Drug use increased the pair’s paranoia. Kurtney moved to another hotel – the brand new Omni Park Central – but their distrust of outsiders wasn’t helped by their own actions. I recall Courtney calling me up from the lobby of the Omni, beside herself with anger, clearly off her head7, recounting some garbled story about how she’d been accused of being a prostitute and a thief and how she was being refused re-entry to her husband’s hotel room because she’d wandered down to the gift shop in the lobby to buy cigarettes in her underwear (which was always ripped and had holes in, as was her wont). She wanted me to call up reception and talk to them on her behalf.
“They wanted to arrest her,” agrees Carrie – who was present. “They thought she was a hooker. She was all like, ‘ Caaaarriiiiiiieeee!!!!!’ And I’m like, ‘Oh my God. I don’t know her, I swear to God.’ Kurt wouldn’t go down and get her. I had to go down and get her. And she was so pissed at these hotel people, there was a little concierge stand by the elevator banks and every time she went by there she’d steal the flowers off of it.”
Scenes like this were common when Courtney was around: the mayhem her lover created on stage was far outstripped by her everyday life. It’s rare for people like Courtney to exist, e
ven rarer that they’re allowed to get away with such behaviour.
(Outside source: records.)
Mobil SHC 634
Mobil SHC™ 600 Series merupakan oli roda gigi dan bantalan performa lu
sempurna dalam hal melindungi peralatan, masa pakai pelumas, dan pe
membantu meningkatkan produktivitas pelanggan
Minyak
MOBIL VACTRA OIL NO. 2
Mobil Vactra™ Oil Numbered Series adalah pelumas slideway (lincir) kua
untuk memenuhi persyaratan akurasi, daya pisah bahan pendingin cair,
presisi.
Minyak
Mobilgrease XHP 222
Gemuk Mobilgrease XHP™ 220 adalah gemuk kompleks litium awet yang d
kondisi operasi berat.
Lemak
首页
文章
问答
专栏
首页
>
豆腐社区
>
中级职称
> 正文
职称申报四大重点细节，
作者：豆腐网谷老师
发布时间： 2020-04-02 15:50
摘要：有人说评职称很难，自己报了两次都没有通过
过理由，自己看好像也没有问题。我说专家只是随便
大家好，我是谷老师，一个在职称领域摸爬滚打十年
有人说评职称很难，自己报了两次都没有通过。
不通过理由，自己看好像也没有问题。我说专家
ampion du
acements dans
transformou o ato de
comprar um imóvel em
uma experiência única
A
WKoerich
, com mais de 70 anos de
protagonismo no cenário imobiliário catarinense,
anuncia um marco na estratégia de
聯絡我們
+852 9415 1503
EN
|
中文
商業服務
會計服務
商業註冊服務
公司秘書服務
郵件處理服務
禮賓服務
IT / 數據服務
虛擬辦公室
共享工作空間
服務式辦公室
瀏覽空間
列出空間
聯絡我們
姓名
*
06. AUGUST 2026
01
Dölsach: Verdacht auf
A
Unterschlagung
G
“Kurt was so sweet in New York, he gave us money to go shopping. ‘I know you guys probably want to go buy some expensive cosmetics, so here’s some money,’ ” Carrie says, imitating Kurt’s voice. While Courtney and Carrie and Wendy shopped for clothes, Kurt went down to Avenue C to score heroin. “People wait in a line,” he told Michael Azerrad. “Lawyers, business people in three-piece suits, junkies, low-lifes, all different kinds of people.”
“How does he know we want expensive cosmetics?” continues Carrie. “Of course we do! But then Courtney got pissed. She didn’t want him to buy me anything. She just wanted him to buy her stuff, like he was going to run out of money. The end of that New York trip was the last time I ever talked to Kurt. It’s so stupid, it’s embarrassing to even say it . . .”
Carrie lowers her voice.
“Kurt and Courtney started telling people in their closest circle they were pregnant, and Wendy got freaked out. It was all a bit much for her to take. So when I got back from New York I got a phone call from Courtney where she says, ‘Wendy tells me that you said that I love Kurt for his money and you love him for his heart.’ And I say, ‘I would never say something that stupid. Can I talk to Kurt please?’ ‘He can’t talk to you right now. He’s too upset. You better call Wendy and get this straightened out.’ ‘I’m not playing this bullshit game, Courtney. I’m not calling Wendy and talking about some shit that didn’t happen. Let me talk to Kurt.’ ‘No. You can’t talk to Kurt.’ So that was how I got kicked out of the deal, just like Ian [ Dickson] and – well, maybe not Dylan so much – but most everybody else got systematically taken out of the equation.”